**PROMPT A:** Retype the listing from its first line up to and including the line with "Entered: 1.05 kg", leaving out the pictures.

** TEXT UNDER STUDY follows **

Inside the factory where your Birkenstocks are made
Part high-tech laboratory, part artisanal workshop, the German factory straddles past and future. For Wallpaper*, Stuart Brumfitt takes a rare tour
Standing in a faceless business park in Görlitz, east Germany, you wouldn’t imagine the Willy Wonka wizardry happening inside its network of vast hangars. Quinoa-looking cork granules whizz through transparent pipes, webs of glue drip from old machines and leathers of all colours are stretched and punched into Matisse-style cut-outs. It’s part laboratory, part artisan workshop: it’s where your Birkenstocks are made.
Everywhere you look, human hands and mechanical arms coexist in purposeful choreography. As well as mind-blowingly hi-tech machines, there are workers wielding the kinds of tools that shoemakers would have used hundreds of years ago: bread knives are used to trim the jute in one corner, whilst robotic cutters trace laser-sharp outlines across sprawling hides in another.

** End of TEXT UNDER STUDY **
** PROVIDED ENTRIES follows **

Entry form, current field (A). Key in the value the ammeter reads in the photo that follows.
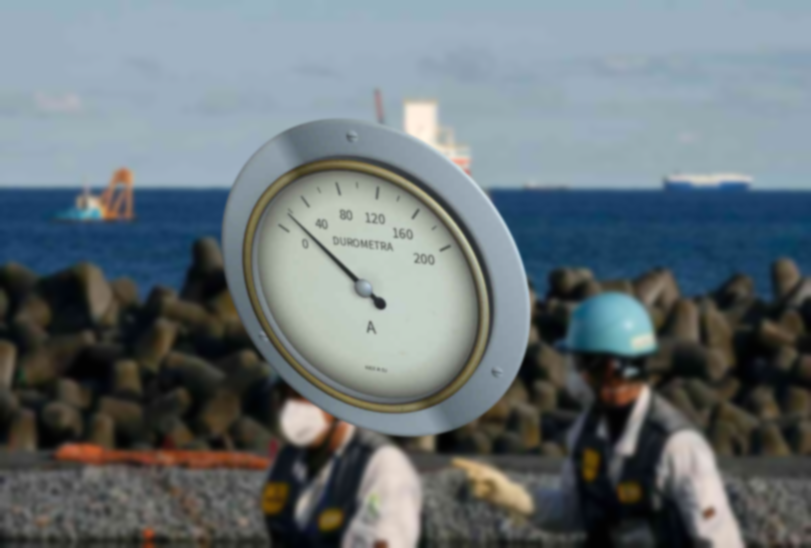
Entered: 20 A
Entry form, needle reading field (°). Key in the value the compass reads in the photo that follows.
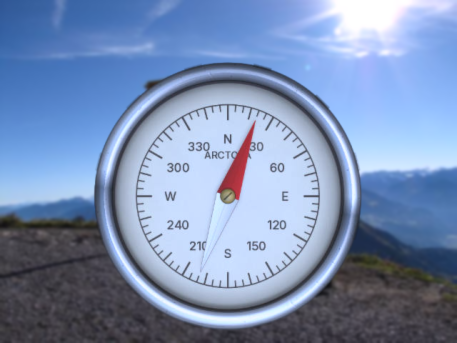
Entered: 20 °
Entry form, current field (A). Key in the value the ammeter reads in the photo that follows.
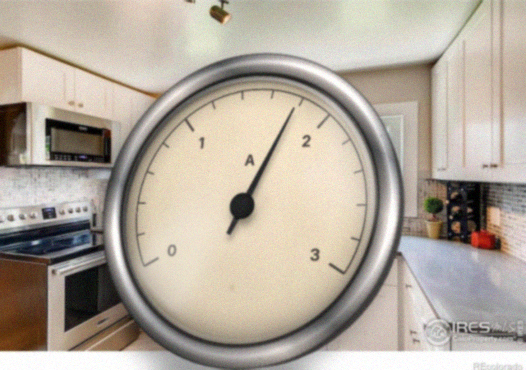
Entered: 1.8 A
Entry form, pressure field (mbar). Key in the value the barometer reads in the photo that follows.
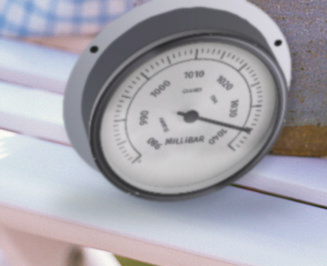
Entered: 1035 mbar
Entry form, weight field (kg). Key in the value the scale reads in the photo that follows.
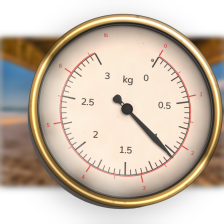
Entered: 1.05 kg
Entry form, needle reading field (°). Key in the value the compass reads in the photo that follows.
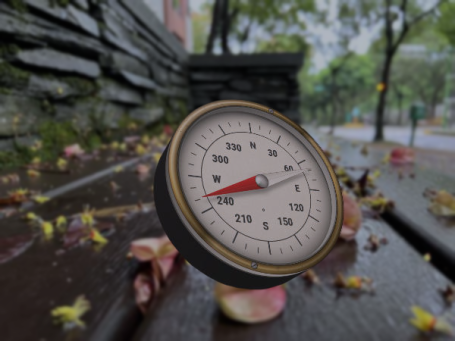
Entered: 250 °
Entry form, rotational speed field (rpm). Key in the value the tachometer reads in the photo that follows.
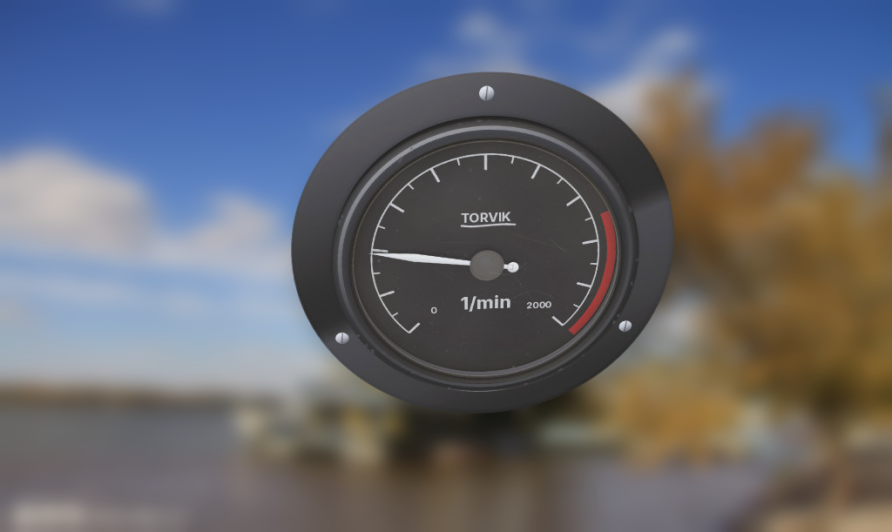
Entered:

** End of PROVIDED ENTRIES **

**PROMPT B:** Decide whether each statement agrees with the piece on the Birkenstock factory, answering yes or no and quoting the words from the piece that settle it. (i) The factory is in Görlitz, in east Germany. (ii) Bread knives are used to trim the leather. (iii) Cork granules move through transparent pipes.

**WORKED SOLUTION A:**
Entry form, current field (A). Key in the value the ammeter reads in the photo that follows.
Entered: 20 A
Entry form, needle reading field (°). Key in the value the compass reads in the photo that follows.
Entered: 20 °
Entry form, current field (A). Key in the value the ammeter reads in the photo that follows.
Entered: 1.8 A
Entry form, pressure field (mbar). Key in the value the barometer reads in the photo that follows.
Entered: 1035 mbar
Entry form, weight field (kg). Key in the value the scale reads in the photo that follows.
Entered: 1.05 kg

**WORKED SOLUTION B:**
(i) Yes: "Standing in a faceless business park in Görlitz, east Germany"
(ii) No: "bread knives are used to trim the jute in one corner"
(iii) Yes: "Quinoa-looking cork granules whizz through transparent pipes"